Hot Springs Characterization In Peninsular Malaysia Using Integrated Geophysical Methods

In regions renowned for geothermal activity, the presence and characteristics of hot springs are intricately linked to underlying geological discontinuities, primarily faults, fractures, and shear zones. This study harnesses the prowess of ground magnetic, 2-D resistivity imaging, and induced polarization methods to discern these deep-seated geological structures, which significantly influence the distribution and properties of hot springs. The methods applied provided nuanced insights into the subsurface, mapping the intricate interplay between faults and the resultant geothermal manifestations. Specifically, ground magnetic and 2-D resistivity imaging were employed to trace the trajectory of these faults in the heart of geothermal zones, enhancing the fidelity of existing geological representations and pinpointing potential geothermal surfaces.

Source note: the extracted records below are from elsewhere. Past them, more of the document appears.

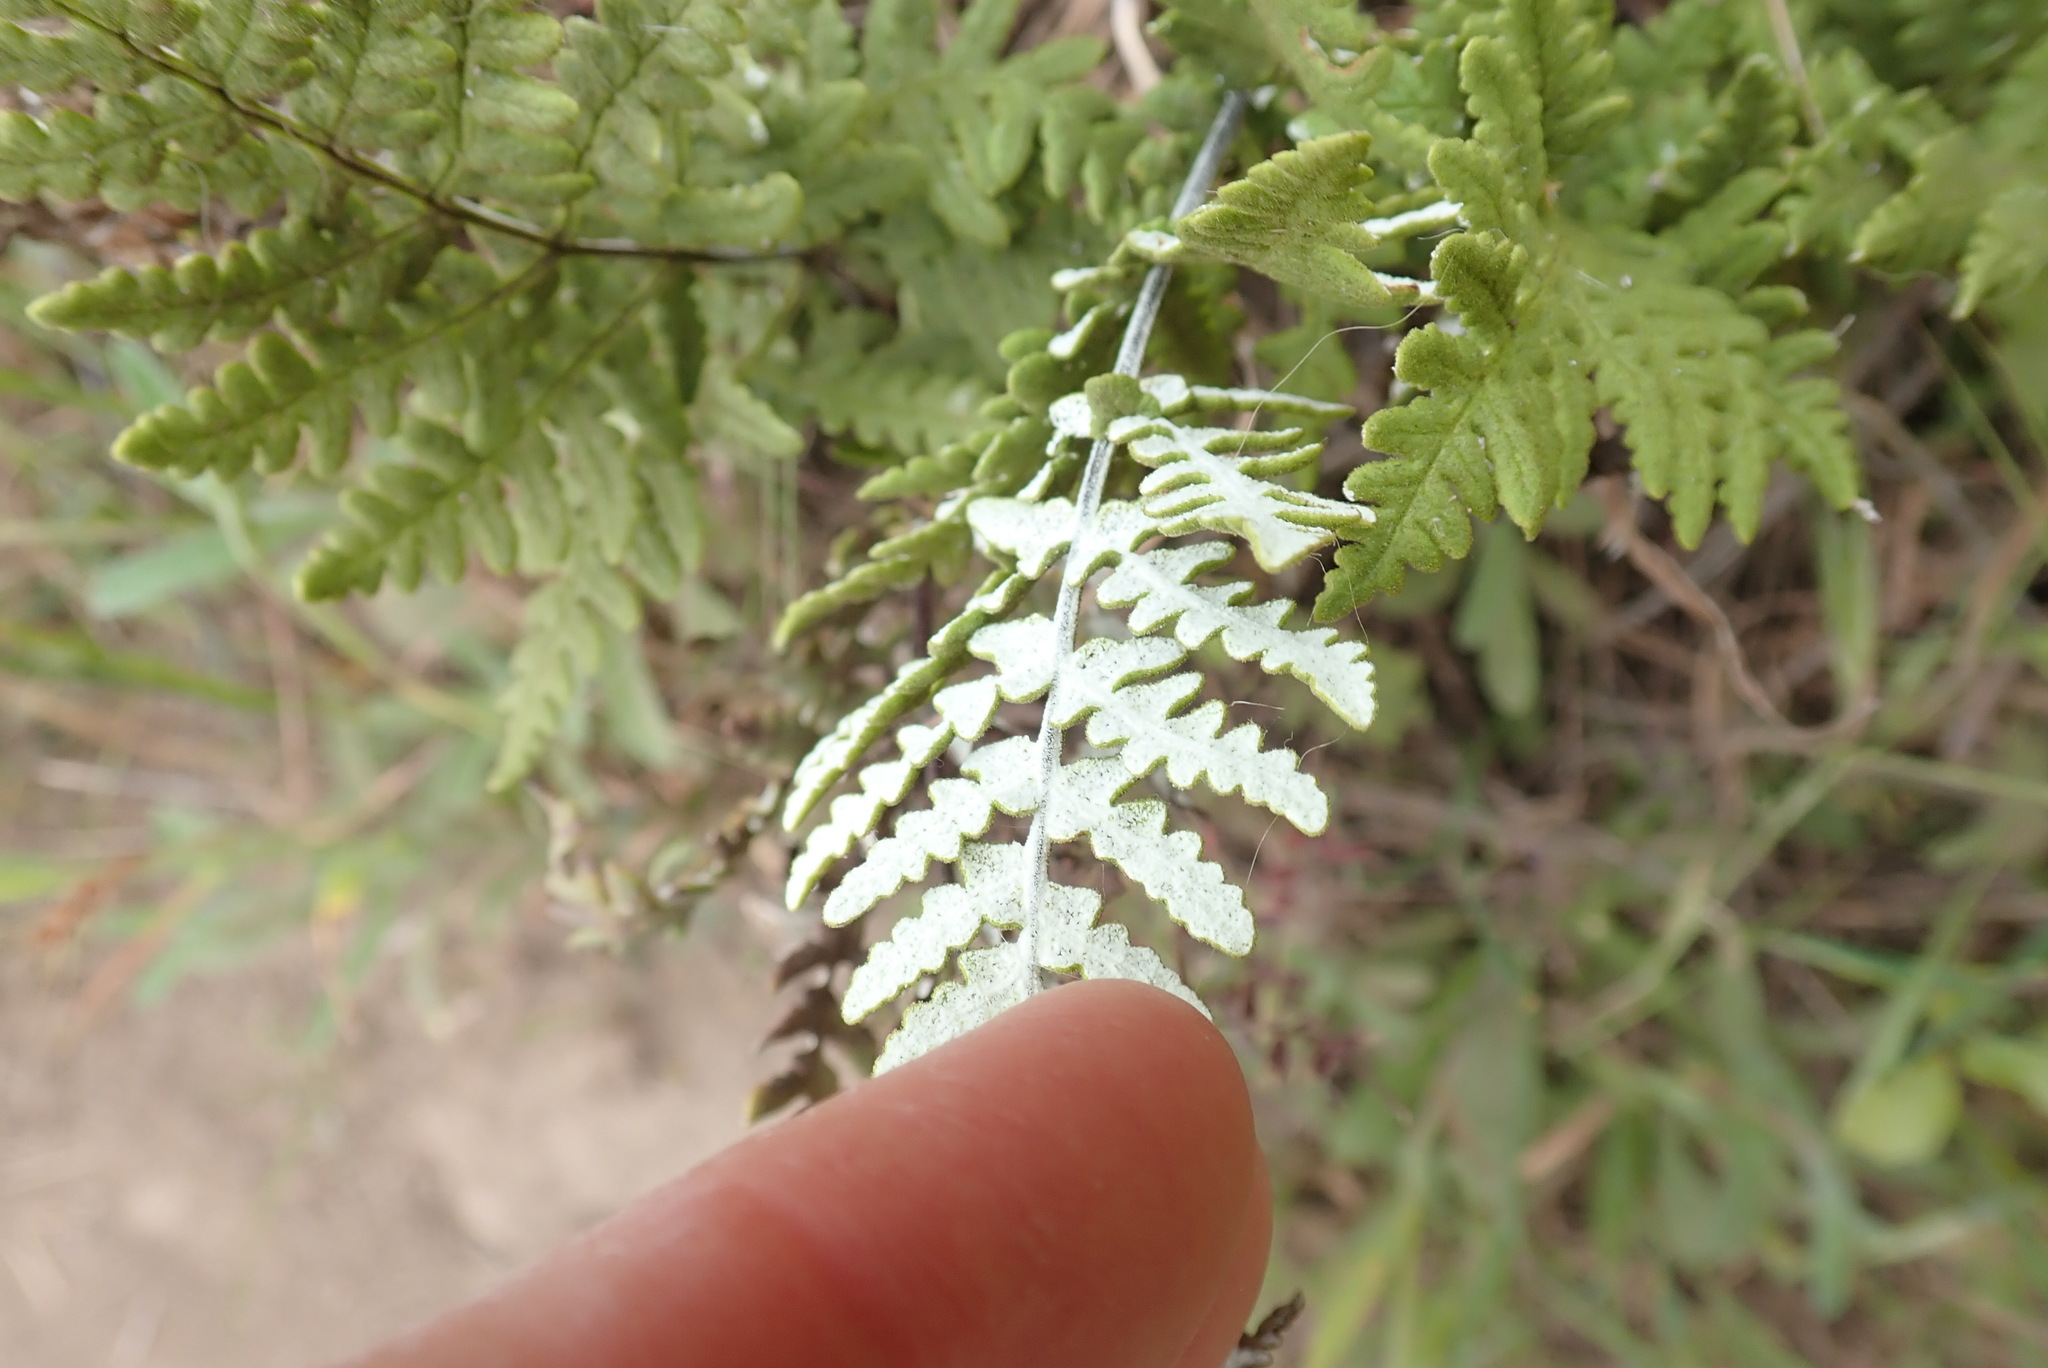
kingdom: Plantae
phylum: Tracheophyta
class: Polypodiopsida
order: Polypodiales
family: Pteridaceae
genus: Pentagramma
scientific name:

Such detailed analyses are pivotal, especially when evaluating the depth of magnetic anomalies which symbolize these vital structural underpinnings. Induced polarization emerged as a critical tool, effectively differentiating between geothermal mud (clay) and groundwater, a distinction often blurred when solely relying on 2-D resistivity imaging. Three geothermal hotbeds were the focal points of this research: Lojing Highlands in Kelantan, Manong in Perak, and Ladang Kombok in Negeri Sembilan. In the Lojing Highlands, magnetic residuals unveiled a fault line trending NE-SW, marked by contrasts ranging from 10 nT to 120 nT. Manong's geological fabric similarly exhibited a NE-SW trending fault, with magnetic nuances spanning from 10 nT to 120 nT.